«Je suis la première journaliste syrienne à avoir porté le pare-balles et casque, à avoir été arrêtée et à avoir été capturée. Je fais partie en outre des premiers journalistes syriens blessés en mission», relate Yara Saleh. Cette présentatrice de 32 ans de la chaîne publique Al-Ikhbariya a rejoint le terrain huit mois après le début du conflit, éclaté en mars 2011, et a accompagné les troupes gouvernementales pendant deux ans et demi.
«L’activité armée a pris de l’ampleur et les troupes ont entamé l’assaut de villes et il y avait beaucoup de désinformations sur les régions où elles entraient. On accusait l’armée de voler, détruire, violer et massacrer. À chaque fois, le seul coupable était l’armée syrienne et chaque victime la population civile pacifique. Alors, nous sommes allés accompagner l’armée pour documenter son entrée dans n’importe quelle ville pour véhiculer l’image de ce qui se passe sur le terrain dès les premiers instants. D’abord c’était ça notre rôle. Ce n’est qu’après que nous avons reçu le nom de correspondants de guerre.

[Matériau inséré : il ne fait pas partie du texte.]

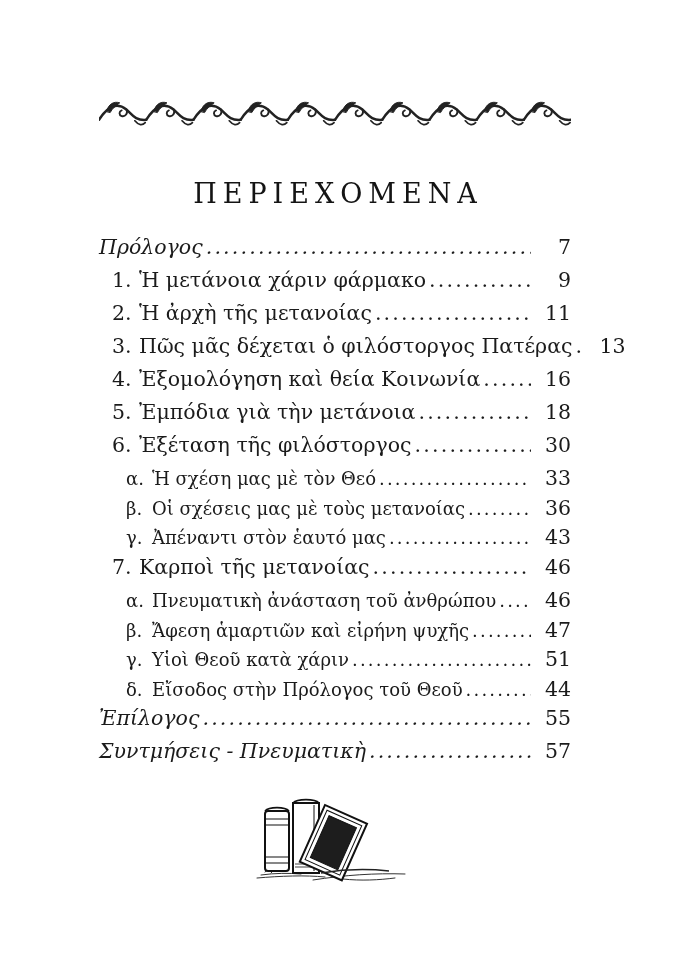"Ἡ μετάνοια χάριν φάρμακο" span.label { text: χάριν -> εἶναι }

Nous-mêmes, on ne le réalisait pas, on était là pour couvrir les faits», explique-t-elle à Sputnik.
Ce n’est qu’en 2013 qu’à travers le monde on a commencé à reconnaître que ceux qui étaient initialement présentés comme révolutionnaires pacifiques étaient en réalité armés, raconte-t-elle. Dès 2011, avec son équipe de tournage, elle a cherché à prouver la présence d’armes chez l’autre partie du conflit, puis prouver que ces armes n’étaient pas que défensives, mais celles d’une agression. «Les gens se faisaient tuer, par exemple ceux qui ont été abattus et jetés dans l’Oronte. Il s’agit donc d’assassinats. Notre but était de le révéler».

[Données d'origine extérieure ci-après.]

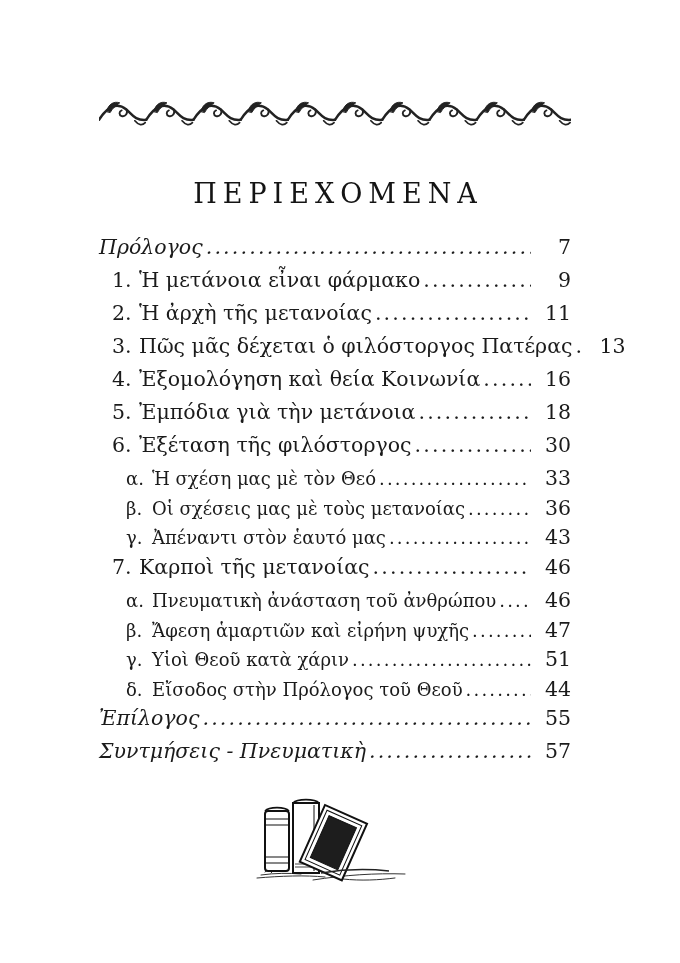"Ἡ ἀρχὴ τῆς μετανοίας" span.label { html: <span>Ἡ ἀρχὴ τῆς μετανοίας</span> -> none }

Région de Damas, nord de Deraa — berceau du conflit —, Idlib et Deir ez-Zor, mais aussi les gouvernorats de Homs, de Hama et de Lattaquié — telle est la carte approximative de son parcours long de plus de deux ans, période comparable à la durée du service militaire en Syrie. Lors de ces missions, elle et son équipe de tournage ont été plusieurs fois la cible de groupes armés, assure Yara qui dit en outre avoir vu pendant ces longs mois la mort, les destructions, mais aussi la peur de la population des agglomérations tombées sous le contrôle de ceux qui se donneront ensuite le nom d’Armée syrienne libre (ASL).

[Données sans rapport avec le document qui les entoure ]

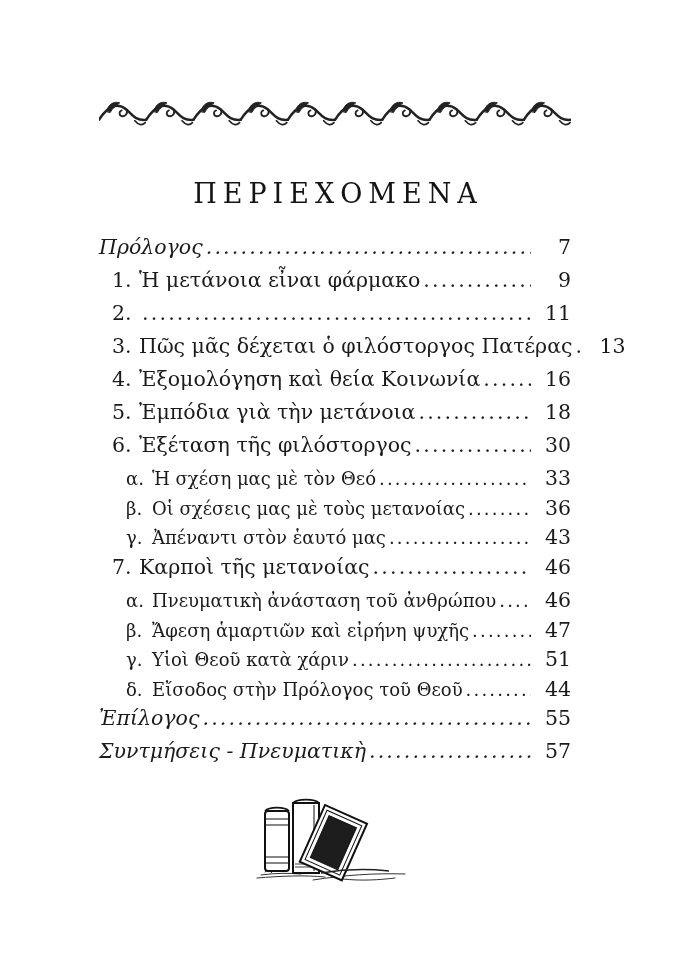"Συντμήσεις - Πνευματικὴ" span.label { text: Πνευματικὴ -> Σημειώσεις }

L’enfer de la captivité par l’ASL
«Le cheikh des terroristes a rendu un avis religieux nous condamnant à mort. Puis, ils ont reçu l’ordre de laisser en vie les journalistes pour ensuite les échanger contre des terroristes, mais Hatem avait déjà été tué», se souvient-elle. Sa voix commence à trembler et des larmes jaillissent aux coins de ses yeux.
Comme elle le confie, la première question posée par les membres de l’ASL, parmi lesquels figurait un Saoudien, portait sur l’appartenance religieuse des journalistes. «L’esprit takfiriste était bien présent. Moi, on m’a imposé le voile et ils m’ont obligée à couvrir mon corps. Ceux même qui avaient appelé à la liberté en Syrie […] m’ont forcée à prier. Leur second nom est Daech* car ils ne diffèrent en rien d’eux».
«Son visage reste devant mes yeux, comment ils l’ont traîné vers l’exécution», relate la journaliste. Elle dit qu’avant qu’il ne soit assassiné, les radicaux ont demandé si quelqu’un voulait sacrifier sa vie pour le sauver et qu’elle avait proposé que ce soit elle. «C’était sincère je me considère responsable de l’équipe. Puis, après notre libération sa mère est venue me demander où était son fils qui était parti en mission avec moi. C’est extrêmement difficile».
Elle assure que la haine qu’elle avait vue durant sa captivité elle n’aurait jamais pu l’imaginer chez qui que ce soit en Syrie.
«Je me disais que c’est impossible qu’un Syrien en tue un autre. J’étais persuadée que ce n’étaient pas les Syriens. Or, j’ai découvert que c’étaient des Syriens, certains étudiaient avec moi [avant la guerre, ndlr]», précise Yara.
15 jours après sa libération, Yara reprendra ses missions. Elle apprendra la mort de sa collègue Yara Abbas, verra un éclat blesser son camarade puis, au bout de deux ans et demi, décidera d’arrêter.
«J’ai commencé à me sentir coupable du sort de mes collègues. Peut-être mon courage excessif a poussé les garçons à me suivre, je me sentais coupable. Puis m’a mère m’a priée d’arrêter, son cœur n’était jamais en paix. Mais la cause n’est pas finie et il y a une nouvelle génération de journalistes qui ont pris la relève», clôt-elle son témoignage.